One of the mundane works we developers do is integrating a service into another one, seamlessly preferred.

If it is a third-party service with lacking or obscure documentation then you are in for a treat, or thread?. Fortunately, both services are written and maintained by me so I can easily integrate, test, and debug it.

I won’t go into much details about the services but let’s just call them A and B for the sake of simplicity. As usual, when we write services we also provide an interface like an API (REST) and then we add layers into it especially one for security.

For these services, I went with the hash signature route since it is easier to do as well as provides good security.


Investigation of the case

Enter sha256 which is undoubtedly more secure than typical MD5 or plain base64 encoding.

I won’t go into too much details of course since that will defeat the purpose of security quite a bit so let’s just jump straight into the intricacies of making service A (written in Python) produce the expected signature of service B (written in Go).

In Go, I have this simplified functionality (added comments for short explanations)


func GetSignature(secret string, vals ...string) string {
	//Write the values into the buffer
	buf := bytes.NewBuffer(make([]byte, 0, 128))
	for _, val := range vals {
		buf.WriteString(val)
	}

	//Write the buffer into the sha256 struct
	h := sha256.New()
	if _, err := h.Write(buf.Bytes()); err != nil {
		logger.Log().Error("GetSignature", zap.Error(err))
		return ""
	}

	//use base64 to produce url-safe encoding of the resulting hash + secret
	hashed := base64.URLEncoding.EncodeToString(h.Sum([]byte(secret)))
	return hashed
}

Here’s the Python one which I thought would be a breeze:

def get_signature(secret: str, vals: str) -> str:
	#write the value (in bytes, using encode) into the sha256 object
	h = sha256()
	h.update(vals.encode())

	#use base64 to produce url-safe encoding of the resulting hash + secret
	enc: bytes = urlsafe_b64encode(h.digest())
	return enc.decode(enc)

Note that at this point, I decided to never change the implementation in the Go side.
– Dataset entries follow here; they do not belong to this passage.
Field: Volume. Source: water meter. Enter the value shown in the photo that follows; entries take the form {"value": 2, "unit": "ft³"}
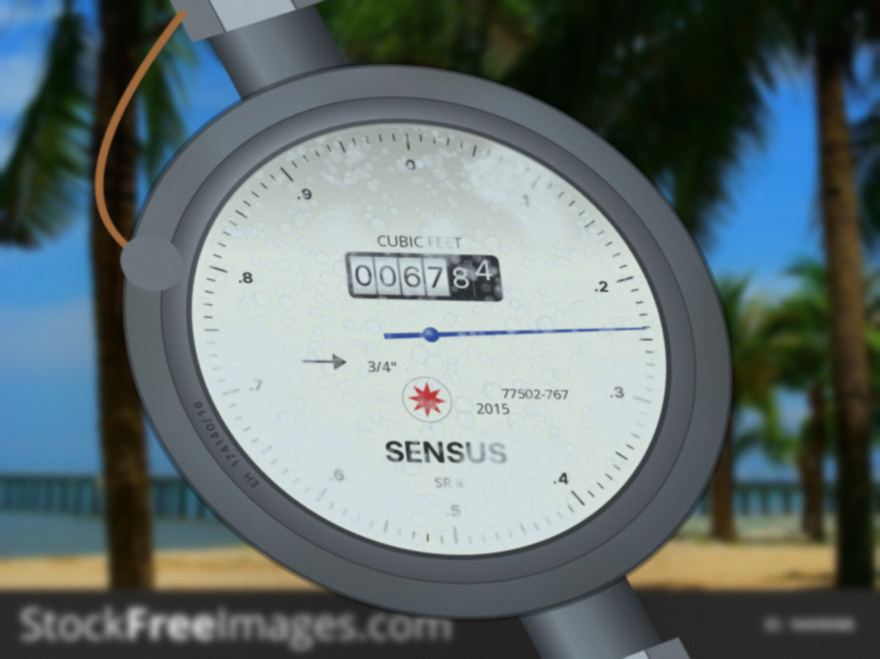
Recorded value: {"value": 6784.24, "unit": "ft³"}
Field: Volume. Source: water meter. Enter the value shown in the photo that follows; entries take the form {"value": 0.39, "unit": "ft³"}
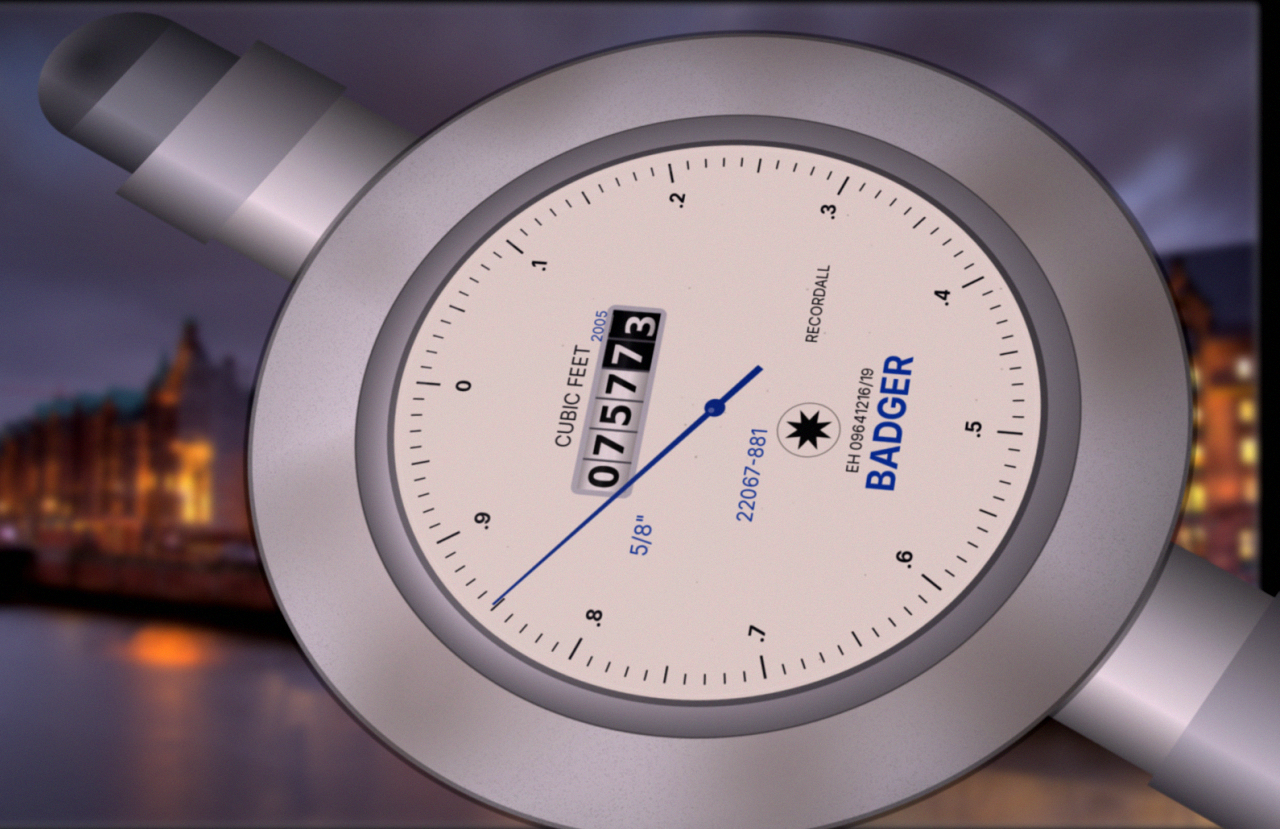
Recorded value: {"value": 75772.85, "unit": "ft³"}
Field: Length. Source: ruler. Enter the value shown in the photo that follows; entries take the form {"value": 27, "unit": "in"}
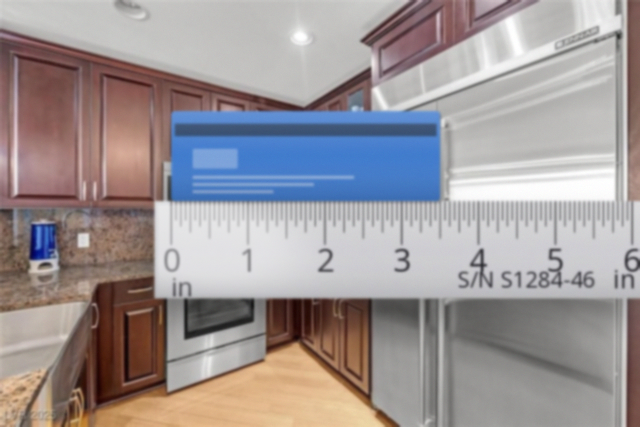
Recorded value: {"value": 3.5, "unit": "in"}
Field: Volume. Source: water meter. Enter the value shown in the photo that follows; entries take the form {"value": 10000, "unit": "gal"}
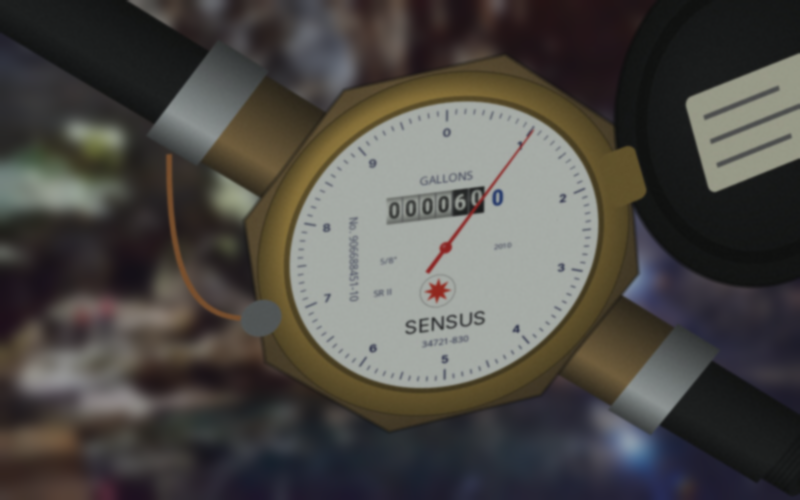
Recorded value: {"value": 601.0, "unit": "gal"}
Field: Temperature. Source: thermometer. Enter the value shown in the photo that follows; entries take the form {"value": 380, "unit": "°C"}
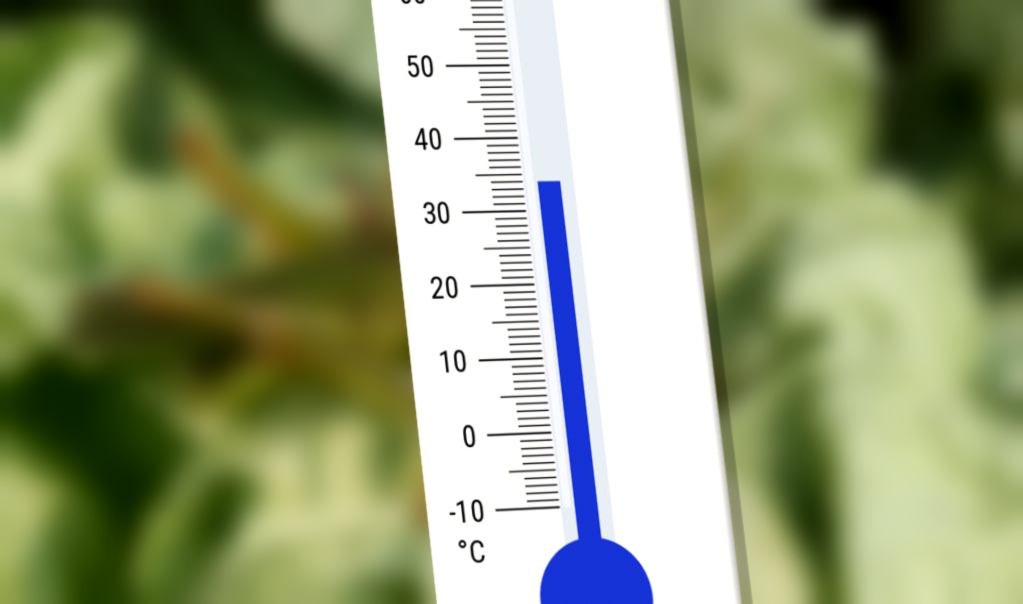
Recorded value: {"value": 34, "unit": "°C"}
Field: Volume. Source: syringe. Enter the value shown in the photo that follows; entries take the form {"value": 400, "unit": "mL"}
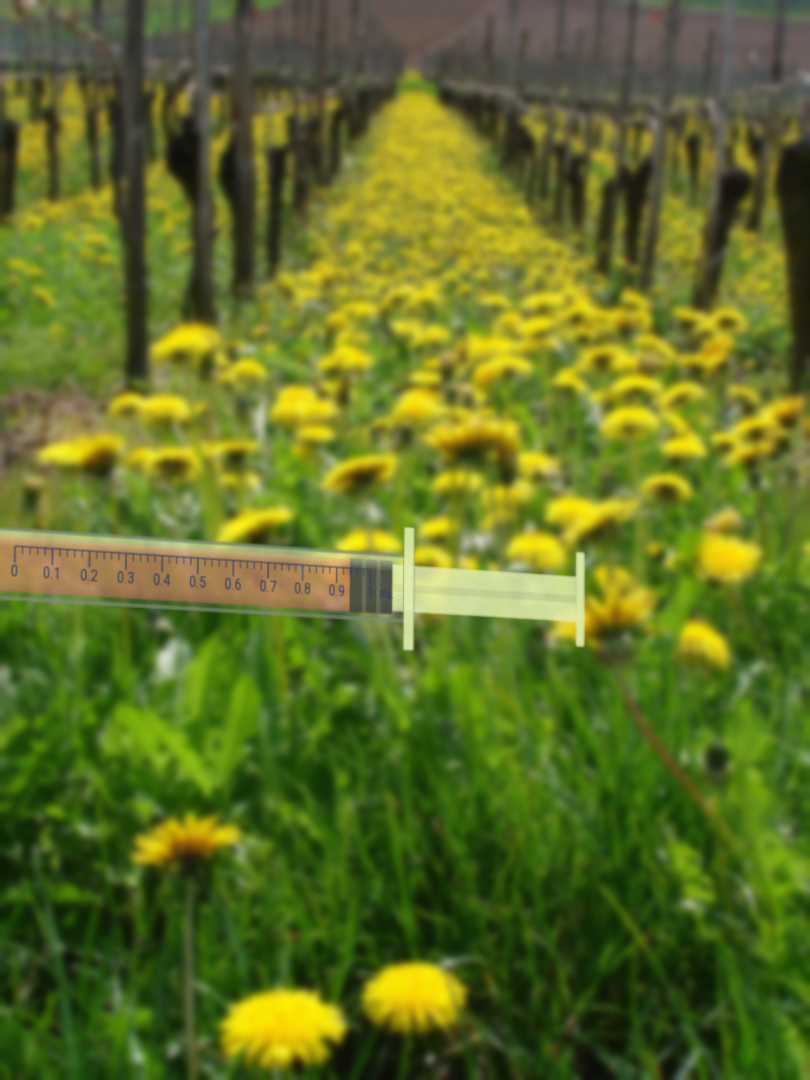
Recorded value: {"value": 0.94, "unit": "mL"}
This minimizes the debugging and workaround needed.

The Python code obviously does not work because the secret key is not even used. Looking at the sha256 module, there is no equivalent of Go’s Sum function. I thought extend would suffice.

Most sha256 resources online show h.Sum(nil) usage but I decided to go for passing []byte(secret).

I added h.update(secret.encode()) after h.update(vals.encode()) but to no avail.

I won’t show the details but I inspected the bytes (in decimals) in both the Go and Python version and found out that everything is equal when secret is not in the equation. It is exactly the secret component that we need to solve. It is time to read what Sum really does.

The tricky part here was understanding the Sum function. The documentation of Sum functionality is:

Sum appends the current hash to b and returns the resulting slice`

So basically []byte(secret) + current hash state.

Here is the Python code after that incomplete understanding:

h.update(secret.encode())
h.update(vals.encode())
enc: bytes = urlsafe_b64encode(h.digest())
return enc.decode(enc)

But it still yielded a different result. I tried trying other encoding like ascii, utf-16, and so on.


Interesting…

One of the low-level and hacker-y thing to do in cases like this is to go in the memory representation of the variables, a debugger would really be helpful but of course I went with print debugging instead of setting up debugger for Python.

I tried Python’s encode and bytearray(x) functions but they just print the string version… Eventually I found about memoryview(input_str.encode()).tolist() to see the bytes array of the hash state.

Why Python made that part harder or with simpler module/function beats me, oh well.

There was something off with the bytes… Time for matrix in the brain moment:

h.update(vals.encode())

h2 = sha256()
h2.update(secret.encode())
h2.update(h.digest())

enc: bytes = urlsafe_b64encode(h2.digest())
return enc.decode(enc)

Still incorrect but my low-level programmer brain senses that I am so close…

The key phrase (uppercased) in Sum documentation is:

appends the CURRENT HASH to B (BYTES) and returns the resulting slice

which means that secret is not supposed to be hashed by sha256.

h.update(vals.encode())

b = bytearray()
b.extend(secret.encode())
b.extend(h.digest())

enc: bytes = urlsafe_b64encode(h.digest())
return enc.decode(enc)

There you go!


Soli Deo Gloria